7th Circuit Upholds Dismissal of Suit over Insufficient Funds Charges
A recent panel opinion from the U.S. Court of Appeals for the Seventh Circuit upheld a district court’s grant of a credit union’s motion to dismiss, ruling that the credit union’s method and number of insufficient funds (NSF) fees charged to a consumer for a single transaction were appropriate, and did not breach the contract with the consumer.
The plaintiff-appellant argued in her breach of contract claim that fees using the “ledger-balance method,” should have applied, as opposed to the “available-balance method” applied by the credit union. The ledger-balance method calculates the balance based on posted debits and deposits and does not incorporate transactions until they are settled, while the available-balance method includes deposit-holds and other authorized transactions that have not yet been settled.
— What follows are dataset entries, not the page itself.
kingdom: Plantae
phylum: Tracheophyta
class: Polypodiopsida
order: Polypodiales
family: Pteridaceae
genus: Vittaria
At the district court, plaintiff put forward two arguments in support of her claim that the credit union failed to adhere to the terms of its account agreement and therefore breached its contract with her. First, she argued that under an available funds theory, the credit union was not permitted to charge NSF fees when the account had sufficient funds per the account’s ledger-balance. Second, she argued a multiple fees theory under which she alleged her account agreement prohibited the credit union from charging multiple NSF fees when a merchant repeatedly attempted to debit the account with insufficient funds.
The district court rejected the plaintiff’s account-balance theory, noting that the account agreement required sufficient available funds, and reasoning that plaintiff’s reading would have rendered the agreement’s use of the word “available” meaningless. Plaintiff’s multiple-fees theory was also rejected, with the district court finding that the account agreement’s unambiguous language permitted multiple fees when a merchant presented the same transaction to the credit union more than once.
The Seventh Circuit agreed. In response to the plaintiff’s argument that her account agreement promised that the credit union would not assess NSF fees unless the account had an insufficient ledger balance at the time of the transaction under the plain language, the Court responded that this misinterpreted the language of the agreement taken as a whole, and that no such promise was evident from the contract terms. Thus, the agreement did not prohibit the credit union from using the available-balance method to charge NSF fees, and the account-balance theory was properly rejected by the district court.
As for the plaintiff’s multiple fees theory, i.e., that the Agreement promised to assess an NSF fee only one time per transaction by the customer, the Seventh Circuit again looked to the language of the entire account agreement and determined that it permitted the credit union to charge an NSF fee each time a payee attempts to make an ACH debit from an account with insufficient funds.